Babys sollen auf dem Beissring des US-Herstellers Baby Einstein herumkauen, um ihre Muskeln zu trainieren und Zahnfleischschmerzen zu lindern. So steht es auf der Internetseite von Galaxus.ch. Der Händler verkauft die Zahnungshilfe für Fr. 17.80. Doch die Webseite enthält keine Warnung davor, dass ein Baby beim Herumkauen gleich zwei heikle Chemikalien namens Bisphenol A und AF aufnimmt.
Bisphenole stören das Hormonsystem
Dass dem so ist, zeigten Tests des Dänischen Konsumentenrats Think und von weiteren Konsumentenschutzorganisationen aus Belgien, Frankreich, Italien, Österreich, der Slowakei und Tschechien. Das Problem: Bisphenole stören das Hormonsystem und können die Fortpflanzungsfähigkeit schädigen.
Der bekannteste Stoff der Gruppe, Bisphenol A, beeinträchtigt auch die Hirnentwicklung von Babys und Kleinkindern. Sie können später Lernschwierigkeiten, Hyperaktivität, Fettleibigkeit, Brust- oder Prostatakrebs entwickeln. Die EU-Chemikalienagentur Echa stuft Bisphenol A deshalb als «sehr bedenklichen Stoff» ein.
Auch viele andere Produkte für Kinder sind mit Bisphenolen belastet, wie die Tests zeigen. Untersucht wurden 121 Babykleider, Lederschuhe, Sonnenbrillen, Flaschen und Zahnungshilfen für Kinder. Die Labors ermittelten, ob Bisphenole sich aus den Materialien herauslösen, wenn sie mit Speichel in Berührung kommen.
Das Ergebnis: Bei 72 Produkten war das der Fall. Heikel ist das vor allem bei Produkten, die Babys oder Kleinkinder in den Mund nehmen, wie etwa Beissringe oder Trinkflaschen (siehe Tabelle).
Der Flaschenhersteller Sigg verweist darauf, dass seine Trinkflasche «Bella Unicorn» nicht für Babys und Kleinkinder konzipiert sei. Und Ikea Schweiz erklärt, man untersuche aktuell den Fall der Börja-Flasche.

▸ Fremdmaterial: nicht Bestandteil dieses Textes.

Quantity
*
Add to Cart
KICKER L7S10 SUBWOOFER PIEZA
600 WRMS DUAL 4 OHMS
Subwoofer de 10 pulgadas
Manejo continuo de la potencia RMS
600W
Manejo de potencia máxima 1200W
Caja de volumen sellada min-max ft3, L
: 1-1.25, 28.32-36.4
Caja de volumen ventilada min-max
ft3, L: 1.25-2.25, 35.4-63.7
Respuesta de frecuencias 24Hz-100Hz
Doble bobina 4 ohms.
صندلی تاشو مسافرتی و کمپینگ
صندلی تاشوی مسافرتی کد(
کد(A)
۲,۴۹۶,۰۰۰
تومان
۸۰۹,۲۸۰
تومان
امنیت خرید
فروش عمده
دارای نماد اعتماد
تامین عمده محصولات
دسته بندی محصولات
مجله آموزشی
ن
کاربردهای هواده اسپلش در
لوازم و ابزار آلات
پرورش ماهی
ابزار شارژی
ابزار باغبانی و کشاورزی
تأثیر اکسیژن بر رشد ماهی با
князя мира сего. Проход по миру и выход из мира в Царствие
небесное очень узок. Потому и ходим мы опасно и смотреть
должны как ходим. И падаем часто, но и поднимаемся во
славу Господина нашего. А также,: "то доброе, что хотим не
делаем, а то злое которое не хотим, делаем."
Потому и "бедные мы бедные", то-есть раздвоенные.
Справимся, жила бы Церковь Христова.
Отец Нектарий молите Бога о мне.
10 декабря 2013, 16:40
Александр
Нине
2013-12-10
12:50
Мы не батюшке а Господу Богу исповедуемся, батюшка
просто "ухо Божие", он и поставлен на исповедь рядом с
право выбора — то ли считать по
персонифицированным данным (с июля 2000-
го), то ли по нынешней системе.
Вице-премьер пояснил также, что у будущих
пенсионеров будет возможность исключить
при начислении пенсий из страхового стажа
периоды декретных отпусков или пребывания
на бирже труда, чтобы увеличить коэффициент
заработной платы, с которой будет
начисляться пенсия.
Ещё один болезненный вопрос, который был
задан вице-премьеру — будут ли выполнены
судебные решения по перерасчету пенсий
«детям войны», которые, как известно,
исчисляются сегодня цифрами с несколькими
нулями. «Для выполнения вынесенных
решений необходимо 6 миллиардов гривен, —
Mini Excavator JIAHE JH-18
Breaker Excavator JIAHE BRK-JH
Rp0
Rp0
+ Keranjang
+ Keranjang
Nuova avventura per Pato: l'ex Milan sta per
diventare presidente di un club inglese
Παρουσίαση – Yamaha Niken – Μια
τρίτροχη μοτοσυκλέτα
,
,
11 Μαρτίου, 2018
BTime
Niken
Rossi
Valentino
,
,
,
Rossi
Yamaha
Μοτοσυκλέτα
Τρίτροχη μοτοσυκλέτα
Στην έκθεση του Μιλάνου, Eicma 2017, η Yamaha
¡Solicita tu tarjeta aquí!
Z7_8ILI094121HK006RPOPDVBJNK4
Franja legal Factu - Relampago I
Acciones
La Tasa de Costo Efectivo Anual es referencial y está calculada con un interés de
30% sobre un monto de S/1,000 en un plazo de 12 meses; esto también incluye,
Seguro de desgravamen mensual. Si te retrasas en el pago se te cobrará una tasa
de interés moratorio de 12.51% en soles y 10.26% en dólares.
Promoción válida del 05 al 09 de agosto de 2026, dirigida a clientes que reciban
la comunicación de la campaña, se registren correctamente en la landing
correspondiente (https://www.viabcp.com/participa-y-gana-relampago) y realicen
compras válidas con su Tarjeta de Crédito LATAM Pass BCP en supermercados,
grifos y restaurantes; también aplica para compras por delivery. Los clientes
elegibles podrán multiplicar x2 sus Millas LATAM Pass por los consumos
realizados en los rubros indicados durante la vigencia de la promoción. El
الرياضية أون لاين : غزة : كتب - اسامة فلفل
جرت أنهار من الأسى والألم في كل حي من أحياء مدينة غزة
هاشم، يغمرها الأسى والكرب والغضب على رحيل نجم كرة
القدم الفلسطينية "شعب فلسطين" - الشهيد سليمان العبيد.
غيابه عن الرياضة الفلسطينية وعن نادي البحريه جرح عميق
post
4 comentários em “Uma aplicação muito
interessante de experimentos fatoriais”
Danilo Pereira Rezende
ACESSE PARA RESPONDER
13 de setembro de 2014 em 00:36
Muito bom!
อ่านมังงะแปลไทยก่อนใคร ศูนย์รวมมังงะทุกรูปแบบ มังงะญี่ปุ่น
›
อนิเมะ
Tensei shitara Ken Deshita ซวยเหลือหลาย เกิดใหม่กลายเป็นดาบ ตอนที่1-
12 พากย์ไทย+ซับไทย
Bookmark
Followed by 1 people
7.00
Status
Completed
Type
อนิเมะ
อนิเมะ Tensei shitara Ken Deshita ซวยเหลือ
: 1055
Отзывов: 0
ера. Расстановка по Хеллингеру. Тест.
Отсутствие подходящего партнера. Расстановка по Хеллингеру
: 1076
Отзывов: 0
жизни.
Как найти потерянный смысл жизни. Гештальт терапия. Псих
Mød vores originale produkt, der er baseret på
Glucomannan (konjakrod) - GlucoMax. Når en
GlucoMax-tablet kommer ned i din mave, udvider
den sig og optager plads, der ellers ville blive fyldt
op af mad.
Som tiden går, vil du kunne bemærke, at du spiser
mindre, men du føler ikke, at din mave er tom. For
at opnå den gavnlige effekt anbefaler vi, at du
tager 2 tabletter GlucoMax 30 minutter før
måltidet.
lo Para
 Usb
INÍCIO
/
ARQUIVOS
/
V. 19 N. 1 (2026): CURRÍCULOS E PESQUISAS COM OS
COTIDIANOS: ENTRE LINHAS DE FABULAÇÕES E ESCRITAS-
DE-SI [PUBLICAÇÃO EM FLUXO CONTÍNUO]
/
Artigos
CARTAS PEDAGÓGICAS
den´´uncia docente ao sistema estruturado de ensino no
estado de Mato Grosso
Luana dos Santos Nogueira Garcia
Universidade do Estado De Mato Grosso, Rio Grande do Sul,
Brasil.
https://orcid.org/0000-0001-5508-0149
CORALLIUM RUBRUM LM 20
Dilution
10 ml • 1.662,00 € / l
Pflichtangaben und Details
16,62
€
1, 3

Bisphenol A ist in der Schweiz seit 2017 in Säuglingsflaschen, seit 2019 in Beschichtungen von Lebensmittelbehältern für Kleinkinder und seit Dezember 2020 in Kassenzetteln verboten. In Spielsachen wie Beissringen darf der Stoff dagegen noch immer in kleinen Mengen vorkommen.
Ausweichstoffe sind ebenfalls gefährlich
Viele Hersteller weichen auf andere Bisphenole aus, sagt Joëlle Rüegg, Professorin für Umwelttoxikologie an der schwedischen Universität Uppsala. Dazu gehören die in Tests gefundenen Bisphenole AF, BP, G und M. Für sie gibt es keine Beschränkungen zum Gebrauch und nur wenige Studien zur Giftigkeit.
Ungefährlich sind auch diese Bisphenole nicht: So zeigten Rüegg und andere Forscher in einer Studie von 2021, dass siebenjährige Buben aus Schweden, die als Embryos Bisphenol F ausgesetzt waren, tiefere Intelligenzquotienten hatten als gleichaltrige Kinder. Für Rüegg ist klar: Die meisten Bisphenole ähneln chemisch und in der biologischen Wirkung dem Hormongift Bisphenol A.
Kinder sind der Chemikalie trotzdem weiterhin ausgesetzt: Forscher der Universität Lausanne untersuchten im Jahr 2020 den Urin von 109 Kindern im Alter von 6 bis 36 Monaten. Resultat: In fast jeder zweiten Probe befanden sich Rückstände verschiedener Bisphenole.
Gemäss dem Bundesamt für Lebensmittelsicherheit nehmen Kinder die Stoffe über das Essen und Trinken auf, über Hausstaub sowie über den Mundkontakt mit Spielzeugen.
Bereits kleinste Mengen schädlich
Die EU-Lebensmittelbehörde Efsa schlug im April vor, den Grenzwert für die tägliche Aufnahmemenge von Bisphenol A um den Faktor 20 000 zu senken. Rüegg fordert sogar, alle Bisphenole in Kinderprodukten zu verbieten: «Es steht fest, dass Bisphenole schädlich für die Entwicklung sind. Die Behörden müssen gerade Kinder endlich vor den Gefahren schützen.»
Das Bundesamt für Lebensmittelsicherheit wartet jedoch lieber ab. Eine Sprecherin erklärt dem K-Tipp, man prüfe «eine Regelung für die Schweiz», wenn die EU den Einsatz beschränke.